Alexander Romanov : au-delà des attentes

Alexander Romanov a joué 21:30 et il les méritait, car il a été capable de les assumer. Il a démontré beaucoup de calme pendant le match et une bonne vision du jeu. Les choses n'étaient pas parfaites, mais ça ressemblait pas mal à ce que l'on nous avait vendu.

En attaque, il a été au-delà des attentes. On l'a vu tenter des jeux en avantage numérique où il a été excellent alors que d'autres fois il a été chanceux.

On  a pu remarquer une grande confiance en ses moyens dès sa première présence avec une passe en plein centre sur une distance d'environ 70 pieds.  Il a beaucoup d'audace, sans crainte et sans peur. Il me démontre qu'il est joueur au niveau de la LNH et qui est capable de prendre des minutes.  Je pense qu'il va s'adapter très rapidement à son nouvel environnement.

========

● **CONSIGNES**:
a) Transcrivez le passage du texte sur Alexander Romanov, de "En attaque, il" à "son nouvel environnement.".
b) D'après le texte sur Alexander Romanov, sur quelle distance approximative s'est faite la passe qu'il a réussie dès sa première présence ?

● **ENREGISTREMENTS FOURNIS**:
========

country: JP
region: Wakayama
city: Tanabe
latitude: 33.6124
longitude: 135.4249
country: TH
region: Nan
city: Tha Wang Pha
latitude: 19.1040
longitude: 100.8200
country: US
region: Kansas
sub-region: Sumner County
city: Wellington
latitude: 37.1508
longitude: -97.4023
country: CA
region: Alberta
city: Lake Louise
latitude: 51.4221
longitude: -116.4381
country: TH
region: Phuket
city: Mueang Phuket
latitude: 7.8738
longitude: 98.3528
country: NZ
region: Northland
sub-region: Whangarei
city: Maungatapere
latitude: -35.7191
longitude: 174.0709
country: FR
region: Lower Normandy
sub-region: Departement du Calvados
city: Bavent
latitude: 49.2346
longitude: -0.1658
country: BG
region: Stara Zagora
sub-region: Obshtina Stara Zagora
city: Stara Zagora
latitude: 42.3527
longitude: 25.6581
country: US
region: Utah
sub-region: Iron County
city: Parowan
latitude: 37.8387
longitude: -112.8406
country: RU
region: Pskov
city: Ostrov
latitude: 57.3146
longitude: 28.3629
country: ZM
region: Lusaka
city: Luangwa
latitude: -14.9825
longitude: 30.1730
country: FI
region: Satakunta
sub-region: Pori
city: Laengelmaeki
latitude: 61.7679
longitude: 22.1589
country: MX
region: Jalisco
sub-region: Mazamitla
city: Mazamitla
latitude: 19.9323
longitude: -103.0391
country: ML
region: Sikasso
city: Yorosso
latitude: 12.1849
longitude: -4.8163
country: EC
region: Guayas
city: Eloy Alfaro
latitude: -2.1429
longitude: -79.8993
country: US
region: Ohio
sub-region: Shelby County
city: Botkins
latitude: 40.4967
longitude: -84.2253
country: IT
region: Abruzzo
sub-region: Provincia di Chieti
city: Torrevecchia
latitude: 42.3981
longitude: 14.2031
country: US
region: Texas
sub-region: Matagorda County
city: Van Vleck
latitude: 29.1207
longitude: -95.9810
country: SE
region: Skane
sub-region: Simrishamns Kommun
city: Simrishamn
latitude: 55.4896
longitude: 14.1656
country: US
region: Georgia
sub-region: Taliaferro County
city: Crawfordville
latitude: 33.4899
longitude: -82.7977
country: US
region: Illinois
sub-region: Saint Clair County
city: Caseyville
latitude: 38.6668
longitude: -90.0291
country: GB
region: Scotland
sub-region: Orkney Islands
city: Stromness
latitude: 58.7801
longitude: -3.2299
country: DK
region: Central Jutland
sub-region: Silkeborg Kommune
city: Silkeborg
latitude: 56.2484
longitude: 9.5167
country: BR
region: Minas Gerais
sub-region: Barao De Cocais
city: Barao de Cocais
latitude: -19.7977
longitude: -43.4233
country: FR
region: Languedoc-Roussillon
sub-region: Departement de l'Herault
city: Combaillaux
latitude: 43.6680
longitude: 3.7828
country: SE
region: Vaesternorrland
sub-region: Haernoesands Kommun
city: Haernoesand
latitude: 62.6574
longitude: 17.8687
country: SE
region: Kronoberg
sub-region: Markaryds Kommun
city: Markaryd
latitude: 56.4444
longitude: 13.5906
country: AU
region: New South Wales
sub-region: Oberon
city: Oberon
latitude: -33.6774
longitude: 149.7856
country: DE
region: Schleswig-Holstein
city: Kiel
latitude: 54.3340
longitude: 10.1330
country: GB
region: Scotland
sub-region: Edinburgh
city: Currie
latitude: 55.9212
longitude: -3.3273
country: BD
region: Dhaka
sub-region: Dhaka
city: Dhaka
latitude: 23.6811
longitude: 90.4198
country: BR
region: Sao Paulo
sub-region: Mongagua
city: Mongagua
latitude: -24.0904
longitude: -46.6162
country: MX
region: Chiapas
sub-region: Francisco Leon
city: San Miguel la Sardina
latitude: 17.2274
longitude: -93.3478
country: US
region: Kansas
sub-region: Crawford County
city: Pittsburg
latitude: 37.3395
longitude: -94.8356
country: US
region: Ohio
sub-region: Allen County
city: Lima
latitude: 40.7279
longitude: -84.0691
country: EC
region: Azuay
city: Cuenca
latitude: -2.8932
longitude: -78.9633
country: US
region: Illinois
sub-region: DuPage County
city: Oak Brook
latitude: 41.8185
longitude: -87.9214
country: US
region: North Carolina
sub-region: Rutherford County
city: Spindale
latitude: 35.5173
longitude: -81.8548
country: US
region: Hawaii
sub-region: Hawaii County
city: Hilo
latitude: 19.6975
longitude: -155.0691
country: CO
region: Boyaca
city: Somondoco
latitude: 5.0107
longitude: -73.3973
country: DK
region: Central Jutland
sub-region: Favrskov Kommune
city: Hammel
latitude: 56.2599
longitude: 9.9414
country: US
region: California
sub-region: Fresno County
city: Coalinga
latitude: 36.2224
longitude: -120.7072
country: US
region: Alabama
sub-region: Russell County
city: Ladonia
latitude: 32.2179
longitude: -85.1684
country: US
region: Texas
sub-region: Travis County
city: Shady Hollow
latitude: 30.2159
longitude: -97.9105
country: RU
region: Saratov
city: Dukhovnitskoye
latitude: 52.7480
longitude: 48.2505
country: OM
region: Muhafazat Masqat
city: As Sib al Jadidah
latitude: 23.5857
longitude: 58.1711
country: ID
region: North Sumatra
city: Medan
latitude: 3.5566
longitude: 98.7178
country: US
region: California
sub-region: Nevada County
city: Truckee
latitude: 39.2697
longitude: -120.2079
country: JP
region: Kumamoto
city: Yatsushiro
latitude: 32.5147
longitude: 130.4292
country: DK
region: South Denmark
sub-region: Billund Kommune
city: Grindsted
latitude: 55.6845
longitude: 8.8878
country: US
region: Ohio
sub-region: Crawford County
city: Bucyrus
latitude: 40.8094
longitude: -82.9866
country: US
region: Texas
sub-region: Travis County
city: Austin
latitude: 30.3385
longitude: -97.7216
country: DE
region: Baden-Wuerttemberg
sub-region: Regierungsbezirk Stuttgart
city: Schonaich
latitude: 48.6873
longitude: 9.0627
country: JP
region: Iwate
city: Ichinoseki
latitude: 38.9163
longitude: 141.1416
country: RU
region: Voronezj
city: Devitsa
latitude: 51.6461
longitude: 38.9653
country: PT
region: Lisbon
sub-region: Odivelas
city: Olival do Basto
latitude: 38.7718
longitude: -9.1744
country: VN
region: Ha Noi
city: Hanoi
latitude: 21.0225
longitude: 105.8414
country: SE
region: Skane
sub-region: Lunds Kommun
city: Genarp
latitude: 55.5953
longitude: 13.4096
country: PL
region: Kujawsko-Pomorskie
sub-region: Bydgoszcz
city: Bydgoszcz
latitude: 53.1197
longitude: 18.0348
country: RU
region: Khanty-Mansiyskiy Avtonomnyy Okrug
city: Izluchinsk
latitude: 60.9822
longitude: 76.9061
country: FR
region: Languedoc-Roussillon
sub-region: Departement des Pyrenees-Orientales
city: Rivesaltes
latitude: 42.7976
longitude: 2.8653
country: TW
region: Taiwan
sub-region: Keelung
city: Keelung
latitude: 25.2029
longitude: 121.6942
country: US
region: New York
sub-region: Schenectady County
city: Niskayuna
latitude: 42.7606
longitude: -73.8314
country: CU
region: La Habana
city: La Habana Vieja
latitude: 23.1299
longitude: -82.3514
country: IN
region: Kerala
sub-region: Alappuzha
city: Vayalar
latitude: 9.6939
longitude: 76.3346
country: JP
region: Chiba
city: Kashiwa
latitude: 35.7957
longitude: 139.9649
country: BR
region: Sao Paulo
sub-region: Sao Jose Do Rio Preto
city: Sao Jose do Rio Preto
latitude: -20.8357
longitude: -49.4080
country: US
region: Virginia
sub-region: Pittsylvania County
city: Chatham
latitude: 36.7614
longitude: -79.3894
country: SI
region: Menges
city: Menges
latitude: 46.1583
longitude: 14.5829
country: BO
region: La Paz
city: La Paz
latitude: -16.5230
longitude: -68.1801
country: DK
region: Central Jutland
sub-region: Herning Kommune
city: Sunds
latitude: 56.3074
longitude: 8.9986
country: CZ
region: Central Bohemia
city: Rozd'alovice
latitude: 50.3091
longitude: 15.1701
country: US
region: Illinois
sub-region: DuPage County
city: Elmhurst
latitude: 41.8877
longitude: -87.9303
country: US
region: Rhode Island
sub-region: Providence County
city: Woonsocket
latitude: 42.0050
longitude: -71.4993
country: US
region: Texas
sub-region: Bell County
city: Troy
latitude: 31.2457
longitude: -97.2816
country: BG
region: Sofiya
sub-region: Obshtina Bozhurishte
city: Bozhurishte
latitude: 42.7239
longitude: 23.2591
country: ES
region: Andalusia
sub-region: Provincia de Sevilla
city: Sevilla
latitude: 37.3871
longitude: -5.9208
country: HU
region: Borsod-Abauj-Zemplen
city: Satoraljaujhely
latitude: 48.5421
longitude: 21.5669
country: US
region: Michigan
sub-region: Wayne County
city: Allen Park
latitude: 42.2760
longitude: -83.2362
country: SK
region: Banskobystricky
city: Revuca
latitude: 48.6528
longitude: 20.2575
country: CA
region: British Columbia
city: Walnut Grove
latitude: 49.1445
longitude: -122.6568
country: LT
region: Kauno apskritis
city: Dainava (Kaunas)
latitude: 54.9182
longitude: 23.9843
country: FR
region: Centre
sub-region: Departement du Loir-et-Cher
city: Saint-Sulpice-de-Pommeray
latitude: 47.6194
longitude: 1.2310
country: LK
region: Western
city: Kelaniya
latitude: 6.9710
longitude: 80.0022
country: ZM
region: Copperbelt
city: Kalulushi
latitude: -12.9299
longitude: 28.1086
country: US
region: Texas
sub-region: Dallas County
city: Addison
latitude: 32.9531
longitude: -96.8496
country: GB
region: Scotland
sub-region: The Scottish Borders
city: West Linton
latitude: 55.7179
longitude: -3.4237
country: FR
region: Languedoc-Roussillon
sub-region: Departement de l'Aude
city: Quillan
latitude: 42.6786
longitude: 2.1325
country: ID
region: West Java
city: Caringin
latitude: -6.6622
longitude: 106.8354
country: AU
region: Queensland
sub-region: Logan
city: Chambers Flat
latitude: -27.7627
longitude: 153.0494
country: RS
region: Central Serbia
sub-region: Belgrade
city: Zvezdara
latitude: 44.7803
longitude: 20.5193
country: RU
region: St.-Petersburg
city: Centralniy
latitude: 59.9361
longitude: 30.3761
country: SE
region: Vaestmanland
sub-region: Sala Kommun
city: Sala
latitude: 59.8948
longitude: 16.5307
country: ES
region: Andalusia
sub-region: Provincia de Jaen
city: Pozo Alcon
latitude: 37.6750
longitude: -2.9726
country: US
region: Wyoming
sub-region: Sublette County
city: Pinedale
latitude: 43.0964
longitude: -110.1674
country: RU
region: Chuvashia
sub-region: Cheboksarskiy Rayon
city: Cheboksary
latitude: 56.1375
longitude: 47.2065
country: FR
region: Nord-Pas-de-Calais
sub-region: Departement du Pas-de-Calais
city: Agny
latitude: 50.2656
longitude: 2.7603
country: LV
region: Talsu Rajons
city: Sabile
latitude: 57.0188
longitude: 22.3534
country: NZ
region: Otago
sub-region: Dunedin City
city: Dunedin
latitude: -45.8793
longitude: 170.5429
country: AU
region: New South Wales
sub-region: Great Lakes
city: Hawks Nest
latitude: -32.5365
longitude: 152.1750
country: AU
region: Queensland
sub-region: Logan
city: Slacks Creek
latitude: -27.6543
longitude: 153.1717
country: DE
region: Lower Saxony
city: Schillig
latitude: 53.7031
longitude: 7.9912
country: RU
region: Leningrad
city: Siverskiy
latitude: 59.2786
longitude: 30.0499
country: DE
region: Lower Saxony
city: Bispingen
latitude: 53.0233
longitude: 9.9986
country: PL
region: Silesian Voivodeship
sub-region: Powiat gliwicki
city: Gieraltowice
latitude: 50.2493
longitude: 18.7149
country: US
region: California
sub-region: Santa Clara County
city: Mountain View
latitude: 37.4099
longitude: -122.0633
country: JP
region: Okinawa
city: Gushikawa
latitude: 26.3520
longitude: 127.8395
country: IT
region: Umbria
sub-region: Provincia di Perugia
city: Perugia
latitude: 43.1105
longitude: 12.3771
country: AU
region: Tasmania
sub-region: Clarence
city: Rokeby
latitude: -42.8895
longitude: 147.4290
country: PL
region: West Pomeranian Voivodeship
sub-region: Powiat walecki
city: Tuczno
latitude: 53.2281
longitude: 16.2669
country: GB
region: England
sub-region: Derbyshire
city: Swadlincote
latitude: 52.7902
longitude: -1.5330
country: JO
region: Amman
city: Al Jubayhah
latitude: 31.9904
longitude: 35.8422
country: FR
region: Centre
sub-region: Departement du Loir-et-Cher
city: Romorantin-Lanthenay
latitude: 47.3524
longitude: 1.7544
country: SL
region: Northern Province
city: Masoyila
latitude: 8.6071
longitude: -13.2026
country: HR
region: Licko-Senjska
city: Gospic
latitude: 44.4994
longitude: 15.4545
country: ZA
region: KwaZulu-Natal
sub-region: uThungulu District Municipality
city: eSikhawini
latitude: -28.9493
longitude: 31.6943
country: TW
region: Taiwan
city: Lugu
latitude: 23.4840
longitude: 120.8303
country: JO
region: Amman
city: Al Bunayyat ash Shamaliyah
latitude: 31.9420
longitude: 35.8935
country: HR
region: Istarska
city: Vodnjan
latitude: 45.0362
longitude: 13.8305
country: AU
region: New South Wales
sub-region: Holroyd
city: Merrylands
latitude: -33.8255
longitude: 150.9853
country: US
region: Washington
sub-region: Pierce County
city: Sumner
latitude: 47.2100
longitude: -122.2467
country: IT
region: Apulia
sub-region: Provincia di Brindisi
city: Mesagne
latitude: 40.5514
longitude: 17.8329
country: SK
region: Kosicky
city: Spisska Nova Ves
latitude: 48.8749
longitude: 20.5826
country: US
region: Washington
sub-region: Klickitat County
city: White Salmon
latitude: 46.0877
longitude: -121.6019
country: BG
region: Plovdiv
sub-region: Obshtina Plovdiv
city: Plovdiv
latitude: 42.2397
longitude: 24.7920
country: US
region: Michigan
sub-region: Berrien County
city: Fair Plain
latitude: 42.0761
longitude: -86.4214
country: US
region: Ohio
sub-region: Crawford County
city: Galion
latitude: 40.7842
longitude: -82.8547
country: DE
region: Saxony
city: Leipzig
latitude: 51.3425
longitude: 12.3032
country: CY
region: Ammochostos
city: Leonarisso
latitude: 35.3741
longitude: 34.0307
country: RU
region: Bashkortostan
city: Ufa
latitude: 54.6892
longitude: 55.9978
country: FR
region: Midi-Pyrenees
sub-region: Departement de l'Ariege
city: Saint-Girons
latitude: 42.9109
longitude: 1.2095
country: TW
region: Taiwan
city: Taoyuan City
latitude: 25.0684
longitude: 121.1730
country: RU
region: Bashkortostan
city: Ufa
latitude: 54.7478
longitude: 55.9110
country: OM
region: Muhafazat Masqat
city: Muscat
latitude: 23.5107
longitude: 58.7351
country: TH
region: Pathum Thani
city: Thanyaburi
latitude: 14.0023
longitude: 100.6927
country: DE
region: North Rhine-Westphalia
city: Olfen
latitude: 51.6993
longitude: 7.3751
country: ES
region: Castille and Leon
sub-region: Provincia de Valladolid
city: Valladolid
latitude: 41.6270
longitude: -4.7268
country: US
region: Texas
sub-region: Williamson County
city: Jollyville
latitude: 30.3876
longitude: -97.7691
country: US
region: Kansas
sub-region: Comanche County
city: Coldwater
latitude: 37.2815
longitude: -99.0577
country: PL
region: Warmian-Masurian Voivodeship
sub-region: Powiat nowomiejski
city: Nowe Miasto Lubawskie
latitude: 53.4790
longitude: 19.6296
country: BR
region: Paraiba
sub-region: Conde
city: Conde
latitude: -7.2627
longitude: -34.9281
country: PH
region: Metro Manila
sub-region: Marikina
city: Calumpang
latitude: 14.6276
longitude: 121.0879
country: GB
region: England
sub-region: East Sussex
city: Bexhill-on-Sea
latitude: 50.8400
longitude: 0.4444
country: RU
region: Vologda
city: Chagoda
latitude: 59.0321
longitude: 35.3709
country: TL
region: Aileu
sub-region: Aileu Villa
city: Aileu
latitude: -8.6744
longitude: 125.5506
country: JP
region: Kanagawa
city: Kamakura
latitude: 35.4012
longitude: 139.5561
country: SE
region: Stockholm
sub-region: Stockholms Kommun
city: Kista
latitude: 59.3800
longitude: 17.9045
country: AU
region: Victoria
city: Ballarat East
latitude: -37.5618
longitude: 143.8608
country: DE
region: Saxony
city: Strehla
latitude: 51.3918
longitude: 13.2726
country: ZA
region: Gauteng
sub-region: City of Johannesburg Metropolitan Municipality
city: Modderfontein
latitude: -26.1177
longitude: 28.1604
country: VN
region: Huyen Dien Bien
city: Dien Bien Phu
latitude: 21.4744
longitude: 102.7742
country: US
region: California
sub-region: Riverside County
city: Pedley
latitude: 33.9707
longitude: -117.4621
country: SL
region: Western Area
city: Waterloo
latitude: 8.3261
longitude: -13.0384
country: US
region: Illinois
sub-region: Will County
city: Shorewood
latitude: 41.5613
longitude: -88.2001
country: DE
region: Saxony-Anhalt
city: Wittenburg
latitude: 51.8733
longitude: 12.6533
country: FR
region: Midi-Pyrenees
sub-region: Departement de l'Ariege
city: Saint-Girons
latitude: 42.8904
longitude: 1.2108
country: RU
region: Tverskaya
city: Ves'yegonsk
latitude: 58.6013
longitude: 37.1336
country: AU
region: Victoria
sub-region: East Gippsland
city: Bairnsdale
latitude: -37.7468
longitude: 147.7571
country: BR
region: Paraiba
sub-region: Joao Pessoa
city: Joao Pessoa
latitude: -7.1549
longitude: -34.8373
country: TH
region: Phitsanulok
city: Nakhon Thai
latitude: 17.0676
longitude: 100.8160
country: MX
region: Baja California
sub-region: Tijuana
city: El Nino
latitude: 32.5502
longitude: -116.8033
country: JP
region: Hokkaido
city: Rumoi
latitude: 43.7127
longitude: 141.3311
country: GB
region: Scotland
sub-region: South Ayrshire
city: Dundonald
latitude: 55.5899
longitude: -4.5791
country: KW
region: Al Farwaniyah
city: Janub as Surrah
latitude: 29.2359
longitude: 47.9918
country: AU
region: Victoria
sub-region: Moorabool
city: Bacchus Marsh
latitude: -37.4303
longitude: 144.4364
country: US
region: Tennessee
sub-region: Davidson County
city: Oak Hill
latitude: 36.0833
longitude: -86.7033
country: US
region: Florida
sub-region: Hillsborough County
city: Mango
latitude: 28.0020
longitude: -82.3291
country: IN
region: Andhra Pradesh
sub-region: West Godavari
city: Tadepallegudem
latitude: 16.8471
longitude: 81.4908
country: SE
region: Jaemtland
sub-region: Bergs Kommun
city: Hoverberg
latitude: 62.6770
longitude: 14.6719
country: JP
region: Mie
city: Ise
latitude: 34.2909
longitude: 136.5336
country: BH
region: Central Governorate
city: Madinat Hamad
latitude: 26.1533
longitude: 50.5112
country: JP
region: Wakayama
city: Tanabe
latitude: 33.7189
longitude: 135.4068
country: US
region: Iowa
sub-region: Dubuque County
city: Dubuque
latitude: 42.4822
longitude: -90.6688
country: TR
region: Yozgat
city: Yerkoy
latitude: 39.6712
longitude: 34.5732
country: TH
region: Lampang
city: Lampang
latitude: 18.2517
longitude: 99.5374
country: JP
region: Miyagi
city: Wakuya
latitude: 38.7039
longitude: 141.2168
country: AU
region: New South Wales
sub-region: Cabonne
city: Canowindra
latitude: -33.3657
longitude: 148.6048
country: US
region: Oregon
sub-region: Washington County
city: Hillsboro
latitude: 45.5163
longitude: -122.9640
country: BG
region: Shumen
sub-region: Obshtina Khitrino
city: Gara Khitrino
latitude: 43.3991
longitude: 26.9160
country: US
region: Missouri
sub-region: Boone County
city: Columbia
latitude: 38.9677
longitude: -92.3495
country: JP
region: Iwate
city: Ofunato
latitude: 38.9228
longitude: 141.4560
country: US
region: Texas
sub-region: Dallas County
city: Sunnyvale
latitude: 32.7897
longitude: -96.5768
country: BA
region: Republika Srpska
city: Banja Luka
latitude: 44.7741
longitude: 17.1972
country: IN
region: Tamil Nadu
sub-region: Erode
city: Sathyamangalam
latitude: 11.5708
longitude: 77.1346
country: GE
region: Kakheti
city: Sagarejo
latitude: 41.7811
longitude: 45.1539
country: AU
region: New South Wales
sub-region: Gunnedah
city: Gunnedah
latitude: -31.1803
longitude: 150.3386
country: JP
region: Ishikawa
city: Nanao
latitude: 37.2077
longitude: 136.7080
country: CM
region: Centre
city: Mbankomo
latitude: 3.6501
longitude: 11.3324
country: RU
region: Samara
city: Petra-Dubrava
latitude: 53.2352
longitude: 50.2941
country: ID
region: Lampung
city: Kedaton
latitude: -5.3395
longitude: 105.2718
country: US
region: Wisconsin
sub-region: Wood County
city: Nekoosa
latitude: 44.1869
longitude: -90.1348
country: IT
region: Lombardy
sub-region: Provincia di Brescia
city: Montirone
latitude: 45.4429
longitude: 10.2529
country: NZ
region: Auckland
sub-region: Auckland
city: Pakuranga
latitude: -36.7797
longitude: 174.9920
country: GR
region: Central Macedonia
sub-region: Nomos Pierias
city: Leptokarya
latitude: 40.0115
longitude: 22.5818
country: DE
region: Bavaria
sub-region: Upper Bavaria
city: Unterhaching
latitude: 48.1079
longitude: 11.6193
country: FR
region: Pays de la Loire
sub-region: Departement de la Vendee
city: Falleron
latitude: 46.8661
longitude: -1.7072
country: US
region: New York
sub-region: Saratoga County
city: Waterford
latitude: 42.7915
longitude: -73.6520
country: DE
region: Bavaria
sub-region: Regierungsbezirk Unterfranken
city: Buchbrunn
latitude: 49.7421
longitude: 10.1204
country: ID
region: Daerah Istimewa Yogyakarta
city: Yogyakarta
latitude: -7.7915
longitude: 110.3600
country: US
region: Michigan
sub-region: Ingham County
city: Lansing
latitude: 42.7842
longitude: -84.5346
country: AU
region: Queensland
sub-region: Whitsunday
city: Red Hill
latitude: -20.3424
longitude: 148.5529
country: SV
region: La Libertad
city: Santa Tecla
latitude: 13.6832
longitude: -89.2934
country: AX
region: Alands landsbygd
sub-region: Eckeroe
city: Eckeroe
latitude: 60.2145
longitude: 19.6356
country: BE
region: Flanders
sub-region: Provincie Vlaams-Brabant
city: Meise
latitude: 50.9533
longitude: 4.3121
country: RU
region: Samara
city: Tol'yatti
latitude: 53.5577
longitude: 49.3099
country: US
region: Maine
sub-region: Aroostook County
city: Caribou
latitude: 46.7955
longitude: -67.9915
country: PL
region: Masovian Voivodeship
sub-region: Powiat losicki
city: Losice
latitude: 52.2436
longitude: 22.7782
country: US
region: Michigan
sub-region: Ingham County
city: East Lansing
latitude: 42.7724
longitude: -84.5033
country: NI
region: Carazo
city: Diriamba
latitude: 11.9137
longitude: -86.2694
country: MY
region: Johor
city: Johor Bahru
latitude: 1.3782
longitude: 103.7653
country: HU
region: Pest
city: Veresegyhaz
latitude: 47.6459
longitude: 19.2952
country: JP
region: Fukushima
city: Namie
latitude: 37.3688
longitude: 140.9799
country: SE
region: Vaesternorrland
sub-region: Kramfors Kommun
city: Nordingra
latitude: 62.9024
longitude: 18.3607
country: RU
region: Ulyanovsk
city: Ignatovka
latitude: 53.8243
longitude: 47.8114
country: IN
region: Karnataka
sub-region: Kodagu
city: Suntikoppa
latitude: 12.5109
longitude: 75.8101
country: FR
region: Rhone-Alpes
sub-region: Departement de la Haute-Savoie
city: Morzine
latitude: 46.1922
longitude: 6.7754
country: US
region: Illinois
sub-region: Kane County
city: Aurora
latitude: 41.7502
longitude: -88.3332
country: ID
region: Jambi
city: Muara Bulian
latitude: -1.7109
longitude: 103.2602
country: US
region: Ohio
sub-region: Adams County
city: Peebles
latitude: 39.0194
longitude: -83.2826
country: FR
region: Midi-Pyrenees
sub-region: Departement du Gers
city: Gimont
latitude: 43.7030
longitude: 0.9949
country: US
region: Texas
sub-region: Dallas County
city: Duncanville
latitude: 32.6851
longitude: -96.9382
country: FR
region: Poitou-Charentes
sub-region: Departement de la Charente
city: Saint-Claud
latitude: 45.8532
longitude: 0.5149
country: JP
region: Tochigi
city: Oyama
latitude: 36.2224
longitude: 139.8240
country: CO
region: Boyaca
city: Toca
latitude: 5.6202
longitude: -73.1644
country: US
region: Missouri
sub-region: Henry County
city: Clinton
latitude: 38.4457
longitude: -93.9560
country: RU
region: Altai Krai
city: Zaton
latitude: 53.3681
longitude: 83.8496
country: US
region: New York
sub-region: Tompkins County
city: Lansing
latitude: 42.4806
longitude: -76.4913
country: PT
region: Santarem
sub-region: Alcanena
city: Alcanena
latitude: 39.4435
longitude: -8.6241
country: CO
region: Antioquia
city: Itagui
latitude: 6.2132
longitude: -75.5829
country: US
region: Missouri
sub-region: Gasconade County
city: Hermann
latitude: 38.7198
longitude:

========

● **BONNES RÉPONSES**:
a)
En attaque, il a été au-delà des attentes. On l'a vu tenter des jeux en avantage numérique où il a été excellent alors que d'autres fois il a été chanceux.

On  a pu remarquer une grande confiance en ses moyens dès sa première présence avec une passe en plein centre sur une distance d'environ 70 pieds.  Il a beaucoup d'audace, sans crainte et sans peur. Il me démontre qu'il est joueur au niveau de la LNH et qui est capable de prendre des minutes.  Je pense qu'il va s'adapter très rapidement à son nouvel environnement.

b) Environ 70 pieds.